Once the first instant measures to secure liquidity in the short term and the ability to act have been initiated, a plan must be drawn up to keep results and liquidity under control in the medium to long term. To this end, the company's original strategic program should be compared with the disruptions and measures resulting from the crisis, initiatives have to be challenged and reprioritized. Does it still make sense to launch the new product on the market now? If the production of the product is shut down now, how can the capacities be used elsewhere?

The core issue is to find out which strategic issues are still relevant, which projects should be stopped, delayed or changed in their scope in order to build up a long-term cash-flow and profit planning.

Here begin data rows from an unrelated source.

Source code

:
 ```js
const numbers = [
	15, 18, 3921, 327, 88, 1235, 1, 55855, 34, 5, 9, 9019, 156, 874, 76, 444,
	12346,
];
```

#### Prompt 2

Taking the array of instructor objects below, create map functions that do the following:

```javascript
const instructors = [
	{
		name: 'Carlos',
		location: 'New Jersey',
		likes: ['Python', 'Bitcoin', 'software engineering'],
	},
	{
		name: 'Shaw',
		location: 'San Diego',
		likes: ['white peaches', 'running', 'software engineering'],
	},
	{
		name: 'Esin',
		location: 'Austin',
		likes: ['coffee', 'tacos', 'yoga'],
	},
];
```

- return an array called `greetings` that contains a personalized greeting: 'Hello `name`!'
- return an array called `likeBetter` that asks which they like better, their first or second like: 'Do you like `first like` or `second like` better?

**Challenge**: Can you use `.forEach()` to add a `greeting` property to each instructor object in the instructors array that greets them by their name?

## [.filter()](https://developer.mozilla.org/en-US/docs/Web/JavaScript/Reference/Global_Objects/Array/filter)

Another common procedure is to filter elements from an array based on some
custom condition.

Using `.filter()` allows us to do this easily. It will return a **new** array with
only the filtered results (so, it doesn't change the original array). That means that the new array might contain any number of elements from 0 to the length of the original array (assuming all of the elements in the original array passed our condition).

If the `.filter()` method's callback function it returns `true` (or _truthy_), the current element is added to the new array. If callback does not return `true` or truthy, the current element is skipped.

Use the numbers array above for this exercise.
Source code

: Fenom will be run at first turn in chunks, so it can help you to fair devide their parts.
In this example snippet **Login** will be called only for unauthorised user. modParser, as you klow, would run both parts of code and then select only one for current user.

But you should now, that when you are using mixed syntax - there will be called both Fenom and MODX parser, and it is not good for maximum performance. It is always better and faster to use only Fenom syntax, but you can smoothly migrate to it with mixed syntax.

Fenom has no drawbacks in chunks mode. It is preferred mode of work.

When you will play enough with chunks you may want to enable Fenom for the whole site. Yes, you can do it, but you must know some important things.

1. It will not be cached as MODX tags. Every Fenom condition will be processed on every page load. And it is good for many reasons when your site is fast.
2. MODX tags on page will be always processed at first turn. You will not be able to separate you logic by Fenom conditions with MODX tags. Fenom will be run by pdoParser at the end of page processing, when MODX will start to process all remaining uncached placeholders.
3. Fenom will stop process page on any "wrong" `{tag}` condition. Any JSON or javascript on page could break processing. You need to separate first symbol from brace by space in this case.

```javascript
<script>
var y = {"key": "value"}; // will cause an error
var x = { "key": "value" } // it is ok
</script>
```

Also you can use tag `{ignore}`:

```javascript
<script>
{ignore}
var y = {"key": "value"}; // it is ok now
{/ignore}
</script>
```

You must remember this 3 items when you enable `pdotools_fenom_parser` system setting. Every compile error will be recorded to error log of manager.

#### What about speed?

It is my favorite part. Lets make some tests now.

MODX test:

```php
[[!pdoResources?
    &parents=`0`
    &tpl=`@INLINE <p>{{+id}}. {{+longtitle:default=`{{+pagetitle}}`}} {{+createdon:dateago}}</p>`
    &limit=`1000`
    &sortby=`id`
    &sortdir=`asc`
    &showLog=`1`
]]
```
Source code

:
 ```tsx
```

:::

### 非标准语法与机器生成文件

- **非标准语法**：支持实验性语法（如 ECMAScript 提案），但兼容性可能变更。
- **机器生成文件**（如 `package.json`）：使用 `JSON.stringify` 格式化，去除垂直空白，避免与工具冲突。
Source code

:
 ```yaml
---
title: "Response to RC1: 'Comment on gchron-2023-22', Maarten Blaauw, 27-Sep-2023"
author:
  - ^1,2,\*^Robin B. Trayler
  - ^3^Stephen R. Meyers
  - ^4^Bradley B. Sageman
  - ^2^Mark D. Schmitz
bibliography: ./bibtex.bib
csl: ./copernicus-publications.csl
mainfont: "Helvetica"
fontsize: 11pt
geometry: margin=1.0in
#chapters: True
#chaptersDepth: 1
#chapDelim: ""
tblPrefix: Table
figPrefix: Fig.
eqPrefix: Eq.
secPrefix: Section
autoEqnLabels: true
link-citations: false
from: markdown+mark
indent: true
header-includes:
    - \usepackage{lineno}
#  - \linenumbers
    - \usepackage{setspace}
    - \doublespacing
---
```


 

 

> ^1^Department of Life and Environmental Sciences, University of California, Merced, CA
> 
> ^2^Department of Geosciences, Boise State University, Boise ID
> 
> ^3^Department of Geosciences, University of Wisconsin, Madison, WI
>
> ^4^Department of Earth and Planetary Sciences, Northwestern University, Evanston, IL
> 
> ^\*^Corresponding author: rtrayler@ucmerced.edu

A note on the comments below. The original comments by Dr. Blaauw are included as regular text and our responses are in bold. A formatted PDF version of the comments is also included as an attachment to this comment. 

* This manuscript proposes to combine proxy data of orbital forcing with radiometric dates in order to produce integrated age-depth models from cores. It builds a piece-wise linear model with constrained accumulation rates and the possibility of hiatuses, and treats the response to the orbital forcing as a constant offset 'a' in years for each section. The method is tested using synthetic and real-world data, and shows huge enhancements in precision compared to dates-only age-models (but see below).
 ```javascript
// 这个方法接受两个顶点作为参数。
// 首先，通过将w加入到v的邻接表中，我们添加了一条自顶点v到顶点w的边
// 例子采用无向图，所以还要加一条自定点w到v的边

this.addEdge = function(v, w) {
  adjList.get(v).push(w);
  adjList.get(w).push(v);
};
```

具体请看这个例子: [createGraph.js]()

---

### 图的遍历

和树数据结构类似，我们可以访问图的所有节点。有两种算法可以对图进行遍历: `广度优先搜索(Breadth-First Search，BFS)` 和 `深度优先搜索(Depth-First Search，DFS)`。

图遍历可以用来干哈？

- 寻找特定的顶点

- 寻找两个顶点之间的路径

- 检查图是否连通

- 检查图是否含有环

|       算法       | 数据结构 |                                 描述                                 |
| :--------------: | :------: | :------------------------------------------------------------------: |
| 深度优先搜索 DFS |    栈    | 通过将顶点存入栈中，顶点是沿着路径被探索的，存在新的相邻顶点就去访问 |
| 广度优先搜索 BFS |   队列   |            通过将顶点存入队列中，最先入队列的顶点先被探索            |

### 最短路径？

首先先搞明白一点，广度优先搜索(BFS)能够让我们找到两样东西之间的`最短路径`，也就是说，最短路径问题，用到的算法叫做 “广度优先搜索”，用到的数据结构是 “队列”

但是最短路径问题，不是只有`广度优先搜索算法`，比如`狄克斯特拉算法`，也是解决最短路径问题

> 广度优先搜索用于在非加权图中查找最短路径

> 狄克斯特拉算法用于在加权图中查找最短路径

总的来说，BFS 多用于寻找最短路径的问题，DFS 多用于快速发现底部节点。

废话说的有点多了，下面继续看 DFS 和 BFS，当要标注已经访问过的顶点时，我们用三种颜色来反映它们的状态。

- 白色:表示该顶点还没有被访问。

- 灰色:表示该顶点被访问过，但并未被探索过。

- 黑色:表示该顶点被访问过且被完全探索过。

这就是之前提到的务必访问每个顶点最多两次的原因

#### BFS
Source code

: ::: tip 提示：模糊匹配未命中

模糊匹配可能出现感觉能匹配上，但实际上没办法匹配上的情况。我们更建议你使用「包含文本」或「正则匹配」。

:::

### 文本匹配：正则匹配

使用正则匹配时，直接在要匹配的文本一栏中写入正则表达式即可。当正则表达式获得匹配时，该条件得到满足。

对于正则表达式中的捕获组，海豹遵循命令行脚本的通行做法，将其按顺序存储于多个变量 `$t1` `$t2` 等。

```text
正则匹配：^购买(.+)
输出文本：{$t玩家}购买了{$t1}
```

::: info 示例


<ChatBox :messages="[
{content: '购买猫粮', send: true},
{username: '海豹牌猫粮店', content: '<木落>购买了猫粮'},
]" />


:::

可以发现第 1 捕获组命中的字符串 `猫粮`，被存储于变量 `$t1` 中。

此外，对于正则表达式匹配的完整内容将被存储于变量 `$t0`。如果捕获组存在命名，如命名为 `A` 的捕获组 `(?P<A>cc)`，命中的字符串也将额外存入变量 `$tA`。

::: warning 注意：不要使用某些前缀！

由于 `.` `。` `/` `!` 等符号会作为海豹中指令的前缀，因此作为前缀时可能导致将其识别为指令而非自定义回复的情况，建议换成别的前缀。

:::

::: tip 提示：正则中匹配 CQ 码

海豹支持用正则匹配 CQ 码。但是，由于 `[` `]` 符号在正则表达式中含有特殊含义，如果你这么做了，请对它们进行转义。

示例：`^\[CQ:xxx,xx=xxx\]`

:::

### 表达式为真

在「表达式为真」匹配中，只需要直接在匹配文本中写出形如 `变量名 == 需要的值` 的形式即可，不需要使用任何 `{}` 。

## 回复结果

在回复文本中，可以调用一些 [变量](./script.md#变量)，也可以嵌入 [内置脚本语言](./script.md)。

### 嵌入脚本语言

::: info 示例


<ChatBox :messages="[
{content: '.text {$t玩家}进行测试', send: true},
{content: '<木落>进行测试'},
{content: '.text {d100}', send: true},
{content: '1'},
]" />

IV. Observe Upcoming Changes and Evaluate Their Effects

Another important aspect is the permanent monitoring of the entire business environment. There are factors with potential impacts that are currently not in play but have the potential to influence our planning. The earlier these are identified as risks or opportunities and assessed in terms of their potential effects, the more reliable and the quicker their impact on liquidity and earnings can be controlled.

CFOs who coordinate diagnosis, malfunctions and measures, planning and monitoring of influencing factors and consistently evaluate their effects on sales, liquidity and earnings planning will ensure survival and long-term viability of the company.

To master these complex and error-prone tasks, CFOs should rely on good technical support. However, anyone who tries to solve them with the help of existing ERP systems may be not well advised, because ERP systems are only conditionally suitable for capturing effects in a crisis. Dealing with probabilities and risks is not one of their strengths, and they are often too slow for the speed required in a crisis.  

Better alternatives are offered by systems that provide support throughout all phases of the crisis. They help to quickly collect disturbances and information globally, to condense the information, interpret the effects through simulation, to present action scenarios and thus ensure the efficiency and transparency of the entire crisis management that is so urgently needed.

Get through the crisis healthy and solvent.